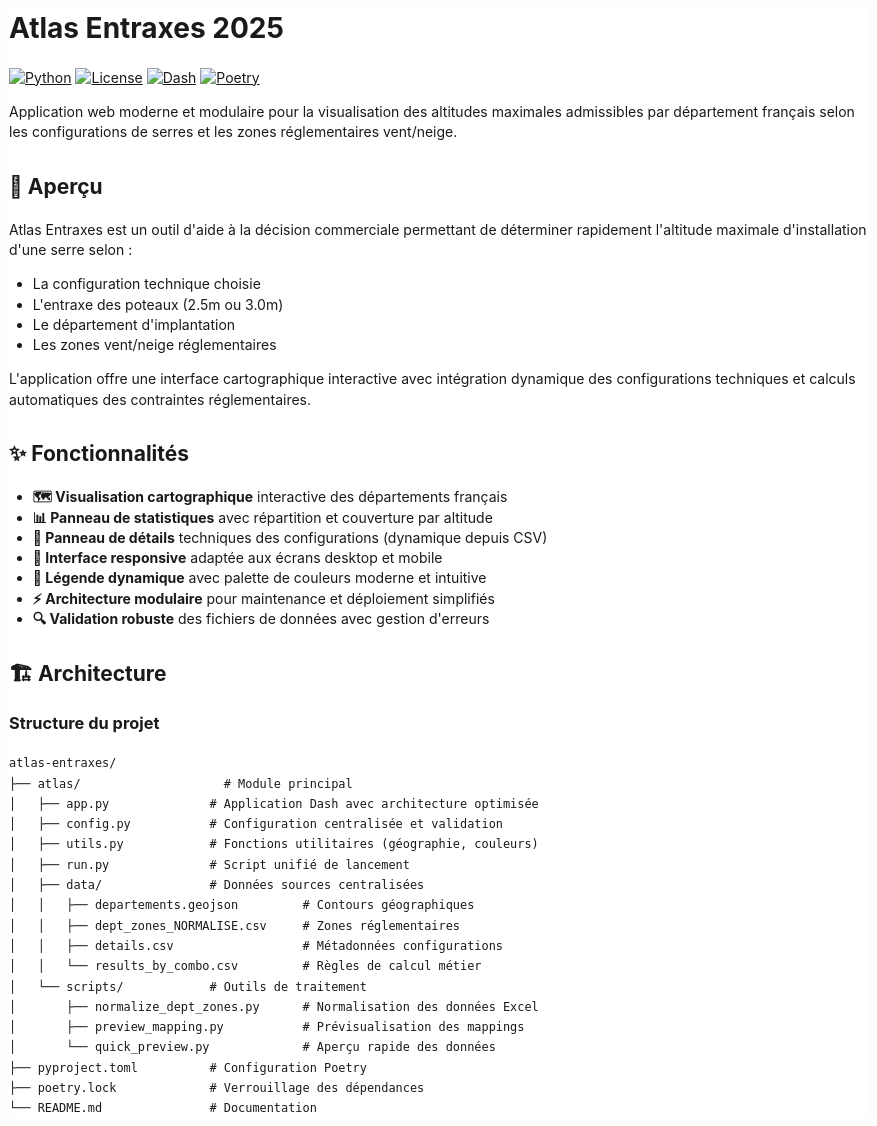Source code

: # Atlas Entraxes 2025

[![Python](https://img.shields.io/badge/python-3.11+-blue.svg)](https://www.python.org/downloads/)
[![License](https://img.shields.io/badge/license-MIT-green.svg)](LICENSE)
[![Dash](https://img.shields.io/badge/Dash-2.14+-orange.svg)](https://plotly.com/dash/)
[![Poetry](https://img.shields.io/badge/Poetry-1.7+-purple.svg)](https://python-poetry.org/)

Application web moderne et modulaire pour la visualisation des altitudes maximales admissibles par département français selon les configurations de serres et les zones réglementaires vent/neige.

## 🎯 Aperçu

Atlas Entraxes est un outil d'aide à la décision commerciale permettant de déterminer rapidement l'altitude maximale d'installation d'une serre selon :
- La configuration technique choisie
- L'entraxe des poteaux (2.5m ou 3.0m)
- Le département d'implantation
- Les zones vent/neige réglementaires

L'application offre une interface cartographique interactive avec intégration dynamique des configurations techniques et calculs automatiques des contraintes réglementaires.

## ✨ Fonctionnalités

- **🗺️ Visualisation cartographique** interactive des départements français
- **📊 Panneau de statistiques** avec répartition et couverture par altitude
- **🔧 Panneau de détails** techniques des configurations (dynamique depuis CSV)
- **🎨 Interface responsive** adaptée aux écrans desktop et mobile
- **🌈 Légende dynamique** avec palette de couleurs moderne et intuitive
- **⚡ Architecture modulaire** pour maintenance et déploiement simplifiés
- **🔍 Validation robuste** des fichiers de données avec gestion d'erreurs

## 🏗️ Architecture

### Structure du projet

```
atlas-entraxes/
├── atlas/                    # Module principal
│   ├── app.py              # Application Dash avec architecture optimisée
│   ├── config.py           # Configuration centralisée et validation
│   ├── utils.py            # Fonctions utilitaires (géographie, couleurs)
│   ├── run.py              # Script unifié de lancement
│   ├── data/               # Données sources centralisées
│   │   ├── departements.geojson         # Contours géographiques
│   │   ├── dept_zones_NORMALISE.csv     # Zones réglementaires
│   │   ├── details.csv                  # Métadonnées configurations
│   │   └── results_by_combo.csv         # Règles de calcul métier
│   └── scripts/            # Outils de traitement
│       ├── normalize_dept_zones.py      # Normalisation des données Excel
│       ├── preview_mapping.py           # Prévisualisation des mappings
│       └── quick_preview.py             # Aperçu rapide des données
├── pyproject.toml          # Configuration Poetry
├── poetry.lock             # Verrouillage des dépendances
└── README.md               # Documentation
```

+ + + +

▶ [AIM OF THE TASK]: Drop the pictures and set down the data above exactly.

▶ [SOLUTION TO THIS TASK]:
Source code

: # Atlas Entraxes 2025

[![Python](https://img.shields.io/badge/python-3.11+-blue.svg)](https://www.python.org/downloads/)
[![License](https://img.shields.io/badge/license-MIT-green.svg)](LICENSE)
[![Dash](https://img.shields.io/badge/Dash-2.14+-orange.svg)](https://plotly.com/dash/)
[![Poetry](https://img.shields.io/badge/Poetry-1.7+-purple.svg)](https://python-poetry.org/)

Application web moderne et modulaire pour la visualisation des altitudes maximales admissibles par département français selon les configurations de serres et les zones réglementaires vent/neige.

## 🎯 Aperçu

Atlas Entraxes est un outil d'aide à la décision commerciale permettant de déterminer rapidement l'altitude maximale d'installation d'une serre selon :
- La configuration technique choisie
- L'entraxe des poteaux (2.5m ou 3.0m)
- Le département d'implantation
- Les zones vent/neige réglementaires

L'application offre une interface cartographique interactive avec intégration dynamique des configurations techniques et calculs automatiques des contraintes réglementaires.

## ✨ Fonctionnalités

- **🗺️ Visualisation cartographique** interactive des départements français
- **📊 Panneau de statistiques** avec répartition et couverture par altitude
- **🔧 Panneau de détails** techniques des configurations (dynamique depuis CSV)
- **🎨 Interface responsive** adaptée aux écrans desktop et mobile
- **🌈 Légende dynamique** avec palette de couleurs moderne et intuitive
- **⚡ Architecture modulaire** pour maintenance et déploiement simplifiés
- **🔍 Validation robuste** des fichiers de données avec gestion d'erreurs

## 🏗️ Architecture

### Structure du projet

```
atlas-entraxes/
├── atlas/                    # Module principal
│   ├── app.py              # Application Dash avec architecture optimisée
│   ├── config.py           # Configuration centralisée et validation
│   ├── utils.py            # Fonctions utilitaires (géographie, couleurs)
│   ├── run.py              # Script unifié de lancement
│   ├── data/               # Données sources centralisées
│   │   ├── departements.geojson         # Contours géographiques
│   │   ├── dept_zones_NORMALISE.csv     # Zones réglementaires
│   │   ├── details.csv                  # Métadonnées configurations
│   │   └── results_by_combo.csv         # Règles de calcul métier
│   └── scripts/            # Outils de traitement
│       ├── normalize_dept_zones.py      # Normalisation des données Excel
│       ├── preview_mapping.py           # Prévisualisation des mappings
│       └── quick_preview.py             # Aperçu rapide des données
├── pyproject.toml          # Configuration Poetry
├── poetry.lock             # Verrouillage des dépendances
└── README.md               # Documentation
```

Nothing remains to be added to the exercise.